Enterprise Data Mesh (EDM) Business Rules
The Enterprise Data Mesh (EDM) business rules provided in this topic serve as the CMS standards and conventions for implementing CMS data mesh solutions.
All production EDM systems must comply with the CMS TRA and the Data Mesh Reference Architecture.
BR-DL-2: Separation of storage from compute
Separating the data from the application and analytic tools that access it means that the data does not have to be duplicated for organization that wants to use it. Data contributors can focus on managing their data, while users are allowed to work with tools that are native to their understanding.
BR-DL-3: Data assets are not copied or moved
The Enterprise Data Mesh does not seek to centralize the data. Using a very light footprint, we work with the contributors and align their existing data to a set of common standards and integration patterns. We register those datasets to a centralized metadata catalog, which makes it accessible and discoverable based on permissions.

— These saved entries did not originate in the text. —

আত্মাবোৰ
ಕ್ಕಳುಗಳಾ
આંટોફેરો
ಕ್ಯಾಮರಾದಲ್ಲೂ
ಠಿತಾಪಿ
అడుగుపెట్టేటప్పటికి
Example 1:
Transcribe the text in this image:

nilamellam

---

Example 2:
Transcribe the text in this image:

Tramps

BR-DL-4: Shared data assets are registered in the Hive Metastore and a user-facing data catalog
Rather than moving their data to a central location, data contributors simply publish the information about their metadata to the Hive Metastore which functions as a compute metadata catalog. The compute metadata catalog allows data sets to be automatically discovered by database tools. The Hive Metastore is available now to enable access to the data mesh via the System to System Design Pattern.
Data contributors will also provide their metadata to a User Data Catalog which will provide a searchable user interface. Once the User Data Catalog is available, Individuals who are interested in implementing the End-User to Data Mesh Design Pattern will be able to explore data sets to find options that will meet their business needs.

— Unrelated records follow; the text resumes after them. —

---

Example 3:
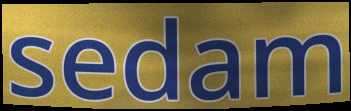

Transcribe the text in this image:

sedam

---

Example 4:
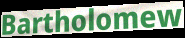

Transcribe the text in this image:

Bartholomew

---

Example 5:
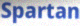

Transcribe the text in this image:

Spartan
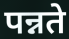
पन्नते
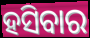
ହସିବାର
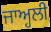
ਜਾਅ੍ਹਲੀ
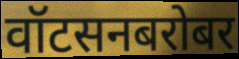
वॉटसनबरोबर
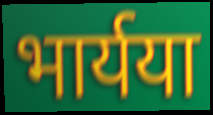
भार्यया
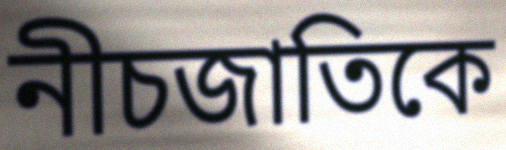
নীচজাতিকে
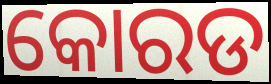
କୋରଡ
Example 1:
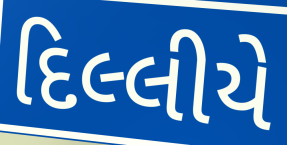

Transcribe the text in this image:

દિલ્લીયે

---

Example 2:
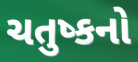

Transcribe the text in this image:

ચતુષ્કનો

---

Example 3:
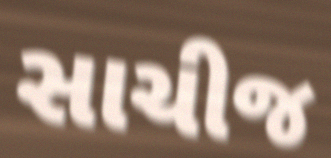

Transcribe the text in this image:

સાચીજ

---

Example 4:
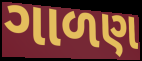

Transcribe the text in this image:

ગાળણ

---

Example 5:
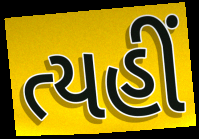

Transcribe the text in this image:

ત્યહીં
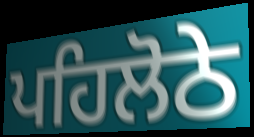
ਪਹਿਲੋਠੇ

BR-DL-5: The EDM does not store raw data or unstructured data. All data in the EDM is fully structured and immediately consumable
The EDM is closer in design to the industry term Data Lakehouse and customizes the design and approach to CMS requirements using Data mesh and Data domain principles.
BR-DL-6: Data sets remain within the data owner’s security boundary
Because the data is not moved or copied, the data remains within the data owner’s security boundary and under the data contributor’s control. Only the metadata is shared. The data contributor remains in control of who can access their data.

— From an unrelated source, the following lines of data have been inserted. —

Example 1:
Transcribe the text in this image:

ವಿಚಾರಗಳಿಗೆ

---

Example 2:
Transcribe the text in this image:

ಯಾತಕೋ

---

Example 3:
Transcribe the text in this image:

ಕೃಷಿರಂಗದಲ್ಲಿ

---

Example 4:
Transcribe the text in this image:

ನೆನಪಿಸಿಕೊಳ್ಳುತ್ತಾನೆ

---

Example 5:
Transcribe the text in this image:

BR-DL-7: Data owners curate their data assets and manage freshness and usability
BR-DL-8: Data consumers bring their own compute resources
“Separation of storage from compute” means that Data Consumers can point their own tools (computes) at different types of storage, accessing the data wherever it lives, rather than having to load it all into one database. Each user is allowed to bring their own skills and explore the data in ways that make sense to them. Our goal is to democratize our data. Democratizing data means making data accessible to the average non-technical user of information systems, without having to require the involvement of IT.
BR-DL-9: The data owner determines the users, groups, roles, and policies that govern data access
In the System to System Design Pattern, the consuming system will be responsible for implementing the role based security required by the data owner. But in the End User to Data Mesh Design Pattern access roles will be applied to the data and maintained by the data owners. We began investigating potential solutions last fall and are currently performing Proof of Concept for two solutions.